I studied art history, photography, and physics at Dartmouth College (1968-1972), with time in a Master’s program at MIT under Minor White. After completing my formal education I tried a period as an art photographer, selling prints to collections and individuals and doing individual projects (such as documenting the birth of Pilobolus). My breakthrough was receiving a Reynolds Fellowship in 1975 which supported time in Paris documenting the work of film director Joseph Losey. On returning to the United States, I had a year-long job as a CETA administrator/photographer for the Vermont Council on the Arts and immediately afterwards began developing a professional career. In 1981 I founded a Vermont-based communications and advertising firm (Intermedia) with my wife, Beth Adams, a graphic designer. My photographic work for Intermedia was primarily advertising and corporate-based “journalism” (annual reports).

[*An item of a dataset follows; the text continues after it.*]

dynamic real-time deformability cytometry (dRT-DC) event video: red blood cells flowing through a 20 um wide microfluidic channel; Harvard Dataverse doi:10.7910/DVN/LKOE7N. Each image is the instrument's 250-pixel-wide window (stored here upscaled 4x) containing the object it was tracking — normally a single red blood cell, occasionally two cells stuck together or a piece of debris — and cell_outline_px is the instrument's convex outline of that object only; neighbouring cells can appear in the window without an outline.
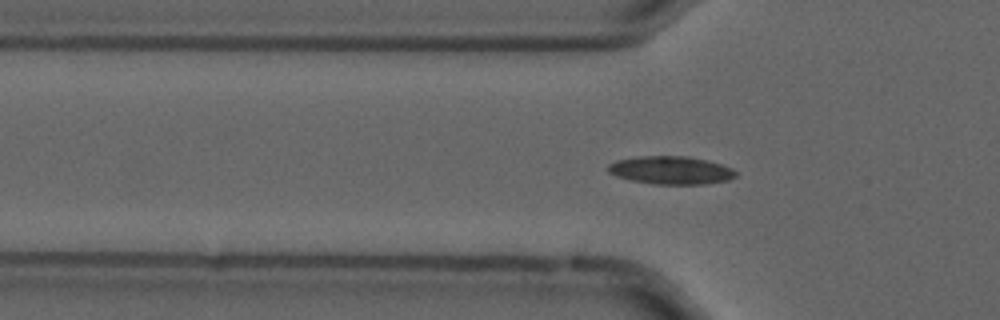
{"species": "common noctule bat (a hibernating species)", "species_latin": "Nyctalus noctula", "temperature_condition": "cold", "stored_images_in_passage": 26, "camera_frame_rate_fps": 3000, "um_per_image_px": 0.085, "animal": {"sex": "male", "forearm_length_mm": 52.5}, "frame": {"image": 1, "passage_image": 17, "time_ms": 5.333, "image_size_px": [1000, 320], "cell_outline_px": [[736, 176], [728, 180], [704, 184], [652, 184], [628, 180], [616, 176], [608, 172], [608, 164], [616, 160], [640, 156], [688, 156], [708, 160], [732, 168], [736, 172]], "centroid_in_image_um": [57.0, 14.47], "position_along_channel_um": 68.8, "area_um2": 20.98}}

In the mid 1990’s, as the character of assignments changed due to stock agencies, work-for-hire agreements, and later the internet, I transitioned more to solving reprographic problems for clients, with my photographic work returning to more personal journalistic/artistic themes. We moved to Montreal in 2005 where we continue living and working.
My main interests as a photographer throughout my career have been portraiture, street photography, and documentary pictures of social change.